The poet probed philology
And when about to ring
For the suspended candidate,
There came unsummoned in
That portion of the vision
The word applied to fill.
Not unto nomination
The cherubim reveal.
In the preceding poem, one can see the artistic style come through her composition. The best representation of that particular idea comes from the author Donald Thackrey when he says:
It is significant that the revealed word comes “unsummoned” in a flash of intuition….and yet the implication of the poem is that the revealing of the word must be preceded by the preparatory, conscious, rational effort of probing philology…She [Dickinson] herself was well aware that inspiration, while all-sufficient when present, seldom came even to a great poet.

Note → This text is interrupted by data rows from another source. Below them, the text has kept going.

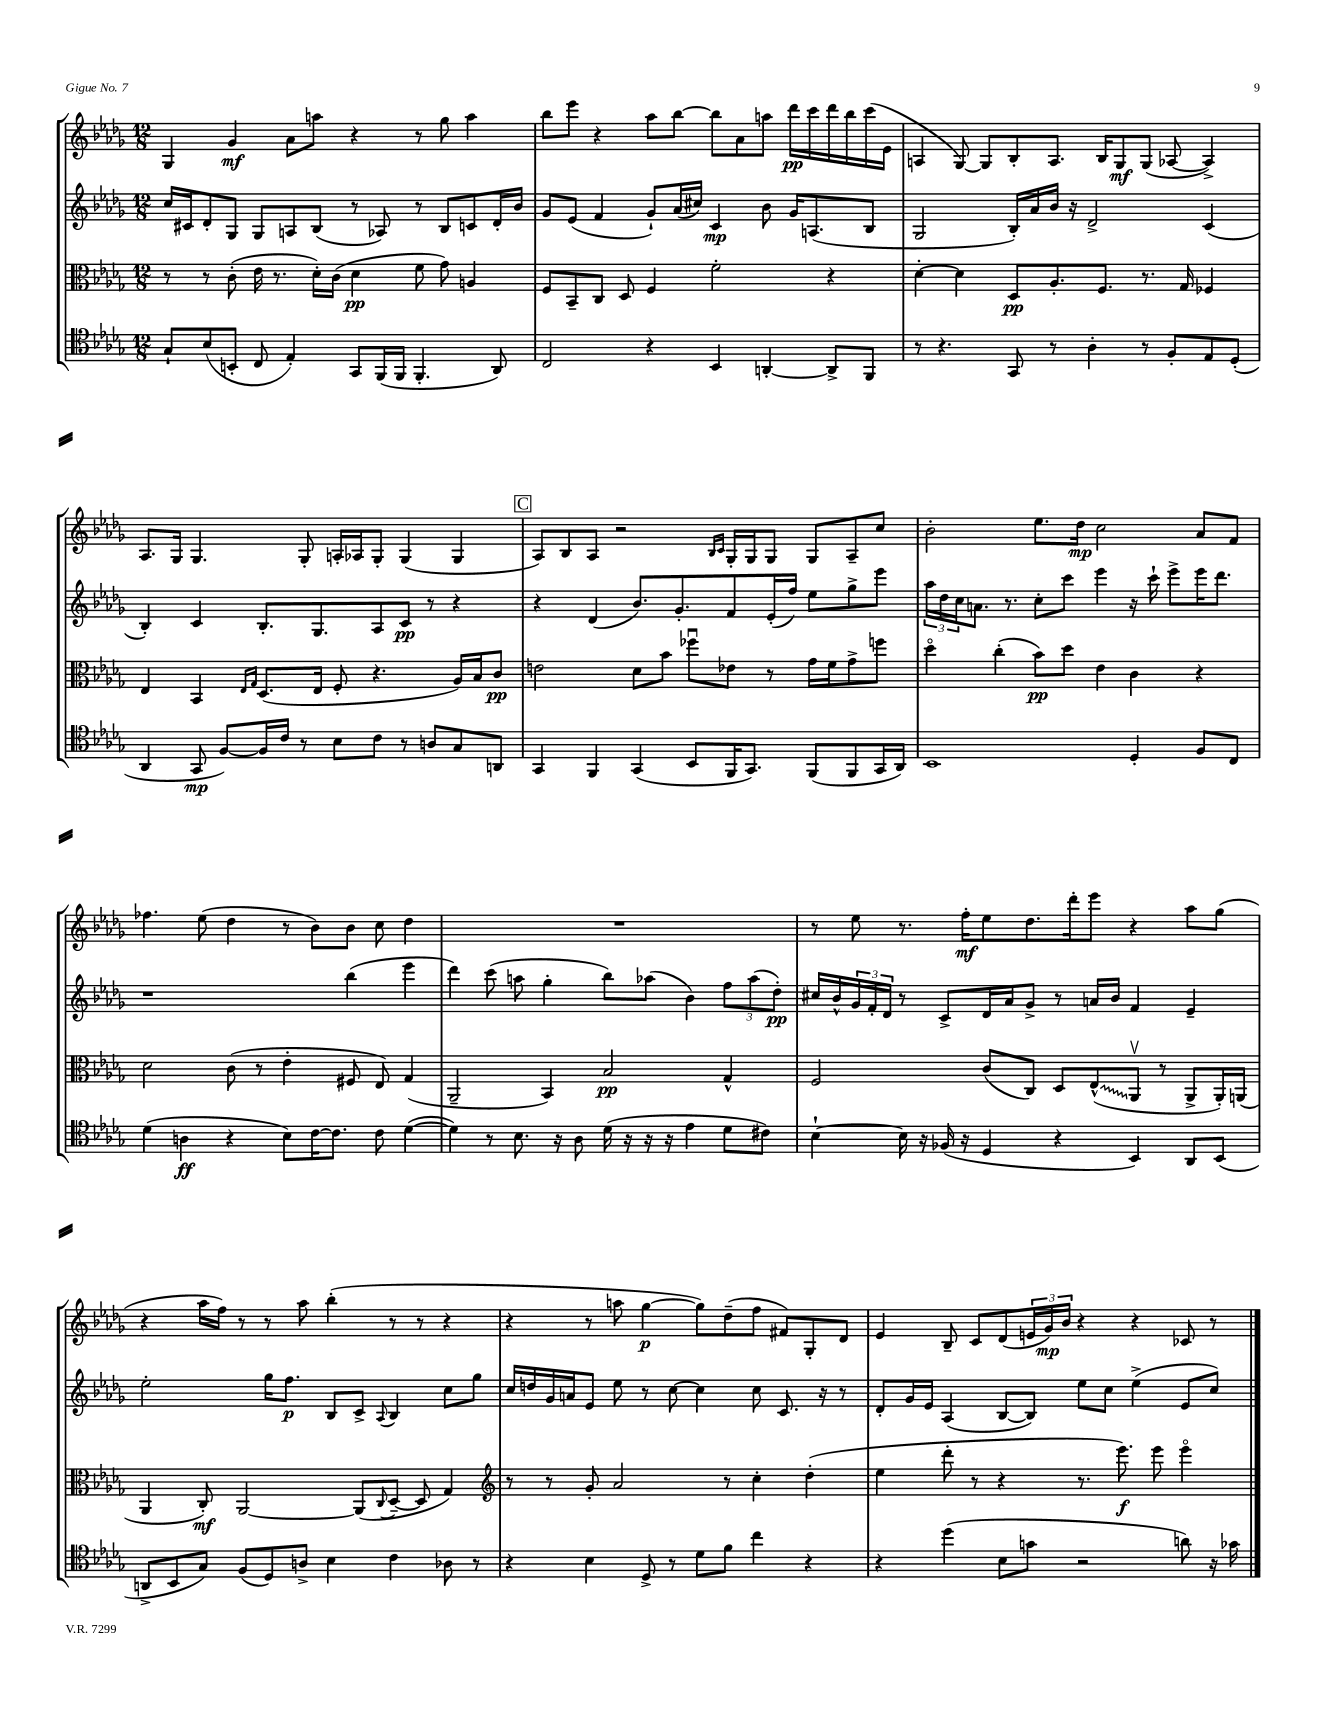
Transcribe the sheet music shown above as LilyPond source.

<<
\new StaffGroup <<
\new Staff = "s0" {
    \clef treble \key des \major \numericTimeSignature \time 12/8
    ges4 ges'4\mf aes'8 a''8 r4 r8 ges''8 a''4 |
    bes''8 ees'''8 r4 aes''8 bes''8~ bes''8 aes'8 a''8 des'''16\pp c'''16 des'''16 bes''16 c'''16( ees'16 |
    a4 ges8~) ges8 bes8-. a8. bes16 ges8\mf ges8( aes8~ aes4->) |
    aes8. ges16 ges4. ges8-. a16-. aes16 ges8-. ges4( ges4 |
    \mark \markup { \box "C" } aes8) bes8 aes8 r2 \grace { bes16 c'16 } ges16-. ges16 ges8 ges8 aes8-- c''8 |
    bes'2-. ees''8. des''16\mp c''2 aes'8 f'8 |
    fes''4. ees''8( des''4 r8 bes'8) bes'8 c''8 des''4 |
    R1. |
    r8 ees''8 r8. f''16-.\mf ees''8 des''8. des'''16-. ees'''8 r4 aes''8 ges''8( |
    r4 aes''16 f''16) r8 r8 aes''8 bes''4-.( r8 r8 r4 |
    r4 r8 a''8 ges''4~\p ges''8) des''8--( f''8 fis'8) ges8-. des'8 |
    ees'4 bes8-- c'8 des'8( \tuplet 3/2 { e'16 ges'16\mp) bes'16 } r4 r4 ces'8 r8 \bar "|." |
}
\new Staff = "s1" {
    \clef treble \key des \major \numericTimeSignature \time 12/8
    c''16 cis'16 des'8-. ges8 ges8 a8 bes8( r8 aes8) r8 bes8 c'8 des'16-. bes'16 |
    ges'8 ees'8( f'4 ges'8-!) aes'16( cis''16) c'4\mp bes'8 ges'16 a8.( bes8 |
    ges2 bes16-.) aes'16 bes'16 r16 des'2-> c'4( |
    bes4-.) c'4 bes8.-. ges8. aes8 c'8\pp r8 r4 |
    \mark \markup { \box "C" } r4 des'4( bes'8.) ges'8.-. f'8 ees'16-.( f''16) ees''8 ges''8-> ees'''8 |
    \tuplet 3/2 { aes''16 des''16 c''16 } a'8. r8. c''8-. c'''8 ees'''4 r16 c'''16-! ees'''8-> ees'''16 des'''8. |
    r1 bes''4( ees'''4 |
    des'''4) c'''8( a''8 ges''4-. bes''8) aes''8( bes'4) \tuplet 3/2 { f''8 aes''8( des''8-.\pp) } |
    cis''16 bes'16-^ \tuplet 3/2 { ges'16 f'16-. des'16 } r8 c'8-> des'16 aes'16 ges'8-> r8 a'16 bes'16 f'4 ees'4-- |
    ees''2-. ges''16 f''8.\p bes8 c'8-> \appoggiatura { aes8 } bes4 c''8 ges''8 |
    c''16 d''16 ges'16 a'16 ees'8 ees''8 r8 c''8~ c''4 c''8 c'8. r16 r8 |
    des'8-. ges'16 ees'16 aes4( bes8~ bes8) ees''8 c''8 ees''4->( ees'8 c''8) \bar "|." |
}
\new Staff = "s2" {
    \clef alto \key des \major \numericTimeSignature \time 12/8
    r8 r8 c'8-.( ees'16 r8. des'16-.) c'16( des'4\pp f'8 ges'8) a4 |
    f8 bes,8-- c8 des8 f4 f'2-. r4 |
    des'4~-. des'4 des8\pp aes8.-. f8. r8. ges16 fes4 |
    ees4 bes,4 \grace { ees16 ges16 } des8.( ees16 f8-. r4. aes16) bes16 c'8\pp |
    \mark \markup { \box "C" } e'2 des'8 bes'8 fes''8\downbow ees'8 r8 ges'16 f'16 ges'8-> f''8 |
    des''4\flageolet c''4-.( bes'8\pp) des''8 ees'4 c'4 r4 |
    des'2 c'8( r8 ees'4-. fis8 ees8) ges4( |
    aes,2-- bes,4) bes2\pp ges4-^ |
    f2 c'8( c8) des8 \once \override Glissando.style = #'zigzag ees8-^\glissando( aes,8\upbow r8 aes,8-> aes,16-.) a,16( |
    aes,4 c8-.\mf) aes,2~ aes,8( \appoggiatura { c8 } des8~-- des8 ges4) |
    \clef treble r8 r8 ges'8-. aes'2 r8 c''4-. des''4-.( |
    ees''4 des'''8-. r8 r4 r8. ees'''8.\f) ees'''8 ees'''4\flageolet \bar "|." |
}
\new Staff = "s3" {
    \clef tenor \key des \major \numericTimeSignature \time 12/8
    ges8-! bes8( b,8-. c8 ees4-.) ges,8 f,16( f,16 f,4.-. aes,8) |
    c2 r4 bes,4 a,4~-. a,8-> f,8 |
    r8 r4. ges,8 r8 aes4-. r8 f8-. ees8 des8-.( |
    aes,4 ges,8\mp f8~) f16 c'16 r8 bes8 c'8 r8 a8 ges8 a,8 |
    \mark \markup { \box "C" } ges,4 f,4 ges,4( bes,8 f,16 ges,8.) f,8( f,8 ges,16 aes,16) |
    bes,1 des4-. f8 c8 |
    des'4( a4\ff r4 bes8) c'16~ c'8. c'8 des'4~( |
    des'4) r8 bes8. r16 aes8 des'16( r16 r16 r16 ees'4 des'8 cis'8) |
    bes4~-! bes16 r16 fes16( r16 des4 r4 bes,4) aes,8 bes,8( |
    a,8-> bes,8 ges8) f8( des8) a8-> bes4 c'4 aes8 r8 |
    r4 bes4 des8-> r8 des'8 f'8 c''4 r4 |
    r4 des''4( bes8 g'8 r2 a'8) r16 ges'16 \bar "|." |
}
>>
>>
\layout { \context { \Score \remove "Bar_number_engraver" } }
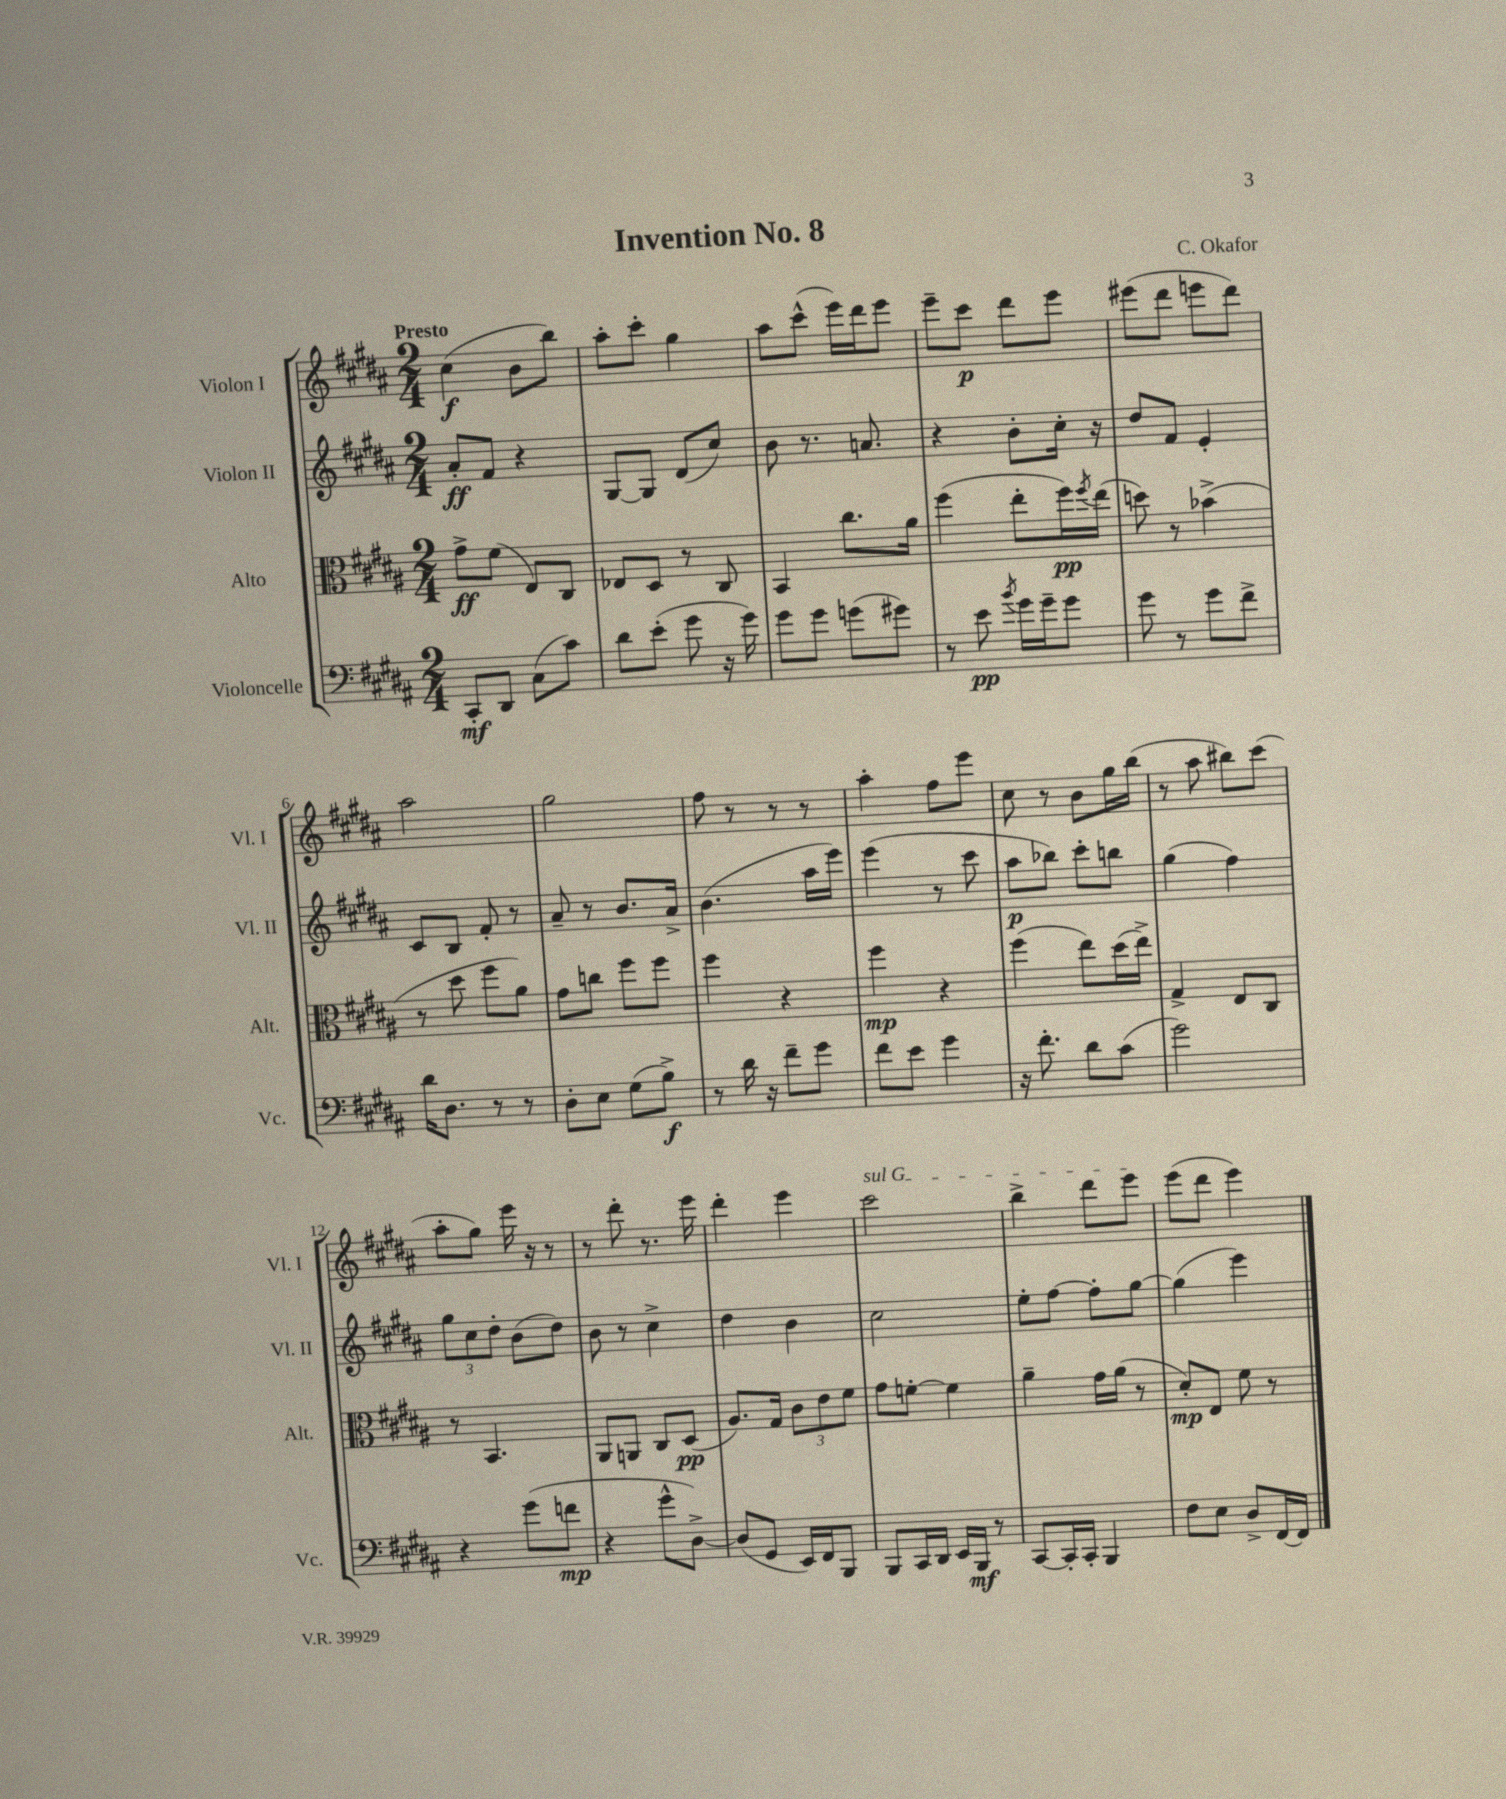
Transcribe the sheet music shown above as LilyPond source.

\header { title = "Invention No. 8" composer = "C. Okafor" }
<<
\new StaffGroup <<
\new Staff = "s0" \with { instrumentName = "Violon I" shortInstrumentName = "Vl. I" } {
    \clef treble \key b \major \numericTimeSignature \time 2/4 \tempo "Presto"
    cis''4\f( b'8 b''8) |
    ais''8-. cis'''8-. gis''4 |
    ais''8 cis'''8-^( e'''16) dis'''16 e'''8 |
    e'''8-- cis'''8\p dis'''8 e'''8 |
    eis'''8( dis'''8 e'''8 dis'''8) |
    ais''2 |
    gis''2 |
    fis''8 r8 r8 r8 |
    ais''4-. fis''8 e'''8 |
    cis''8 r8 b'8 gis''16 b''16( |
    r8 ais''8 bis''8) cis'''8( |
    ais''8-. gis''8) e'''16 r16 r8 |
    r8 dis'''8-. r8. e'''16 |
    dis'''4-. e'''4 |
    \once \override TextSpanner.bound-details.left.text = \markup { \italic "sul G" } cis'''2\startTextSpan |
    b''4-> dis'''8 e'''8\stopTextSpan |
    e'''8( dis'''8 e'''4) \bar "|." |
}
\new Staff = "s1" \with { instrumentName = "Violon II" shortInstrumentName = "Vl. II" } {
    \clef treble \key b \major \numericTimeSignature \time 2/4
    ais'8-.\ff fis'8 r4 |
    gis8~ gis8 dis'8( cis''8) |
    b'8 r8. a'8. |
    r4 b'8-. cis''16-. r16 |
    dis''8 fis'8 e'4-. |
    cis'8 b8 fis'8-. r8 |
    ais'8-- r8 b'8. ais'16-> |
    b'4.( ais''16 e'''16) |
    e'''4( r8 cis'''8 |
    ais''8\p bes''8) cis'''8-. b''8 |
    gis''4( fis''4) |
    \tuplet 3/2 { gis''8 cis''8 dis''8-. } b'8( dis''8) |
    b'8 r8 cis''4-> |
    dis''4 b'4 |
    cis''2 |
    e''8-. fis''8~ fis''8-. gis''8~ |
    gis''4( e'''4) \bar "|." |
}
\new Staff = "s2" \with { instrumentName = "Alto" shortInstrumentName = "Alt." } {
    \clef alto \key b \major \numericTimeSignature \time 2/4
    gis'8->\ff fis'8( e8) cis8 |
    ees8 dis8 r8 cis8 |
    b,4 cis''8. ais'16 |
    fis''4( e''8-. fis''16\pp) \acciaccatura { fis''8 } e''16( |
    d''8) r8 bes'4->( |
    r8 dis''8 fis''8 ais'8) |
    gis'8 c''8 fis''8 fis''8 |
    fis''4 r4 |
    fis''4\mp r4 |
    fis''4( e''8) dis''16( e''16->) |
    gis4-> e8 cis8 |
    r8 b,4. |
    ais,8 a,8 cis8 dis8\pp( |
    ais8.) gis16 \tuplet 3/2 { cis'8 e'8 fis'8 } |
    gis'8 f'8~-. f'4 |
    ais'4-- gis'16 ais'16( r8 |
    dis'8-.\mp) e8 fis'8 r8 \bar "|." |
}
\new Staff = "s3" \with { instrumentName = "Violoncelle" shortInstrumentName = "Vc." } {
    \clef bass \key b \major \numericTimeSignature \time 2/4
    cis,8-.\mf dis,8 cis8( cis'8) |
    dis'8 e'8-.( gis'8 r16 gis'16) |
    gis'8 gis'8 g'8( gis'8) |
    r8 e'8\pp \acciaccatura { b'8 } gis'16 gis'16-- gis'8 |
    gis'8 r8 gis'8 fis'8-> |
    dis'16 dis8. r8 r8 |
    dis8-. e8 gis8( b8->\f) |
    r8 dis'16 r16 fis'8-- gis'8 |
    fis'8 e'8 gis'4 |
    r16 fis'8.-. dis'8 cis'8( |
    gis'2) |
    r4 gis'8( f'8\mp |
    r4 gis'8-^ dis8~->) |
    dis8( gis,8 e,16) fis,16 b,,8 |
    b,,8 cis,16 dis,16 e,16 b,,16\mf r8 |
    cis,8~ cis,16-. cis,16-. b,,4 |
    fis8 e8 dis8-> fis,16~ fis,16 \bar "|." |
}
>>
>>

Essay About Love in The Love of Thee a Prism Be
Love in The Love of Thee—a Prism Be
Emily Dickinson views love with an allegorical neatness created in her poem The Love of Thee—a Prism Be. Dickinson believes that it is the prismatic quality of passion that matters, and the energy passing through an experience of love reveals a spectrum of possibilities.
In keeping with her tradition of looking at the “circumference” of an idea, Dickinson never actually defines a conclusive love or lover at the end of her love poetry, instead concentrating on passion as a whole. Although she never defined a lover in her poems, many critics do believe that the object or focal point of her passion was Charles Wadsworth, a clergyman from Philadelphia.
Throughout Emily’s life she held emotionally compelling relationships with both men and women. The differences in the prismatic qualities of each type of relationship come through in Dickinson’s prism imagery. Morris summarizes these differences in her essay:
In one [male prism] the supremacy of the patriarch informs the rituals of courtship, family, government, and religion; in the other [female prism], the implied equality of sisterhood is played out in ceremonies of romantic, familial, social, and even religious reciprocity. (103)
In her poetry, Emily represents the males as the Lover, Father, King, Lord, and Master as the women take complimentary positions to their male superiors, and many times the relationship between the sexes is seen in metaphor—women as “His Little Spaniel” or his hunting gun. The woman’s existence is only contingent to the encircling power of the man (104). It could be noted that the relationship with her father created some of the associations that Dickinson used in her work—her father being involved in government, religion, and in control of the family.
Dickinson’s linked imagery in her male love poetry focuses on suns, storms, volcanoes, and wounds (100). There are always elements of disturbance or extremes and explosive settings. There are also repeated examples of the repression of love causing storm imagery to become “silent, suppressed” volcanic activity—something on the verge of explosion or activity.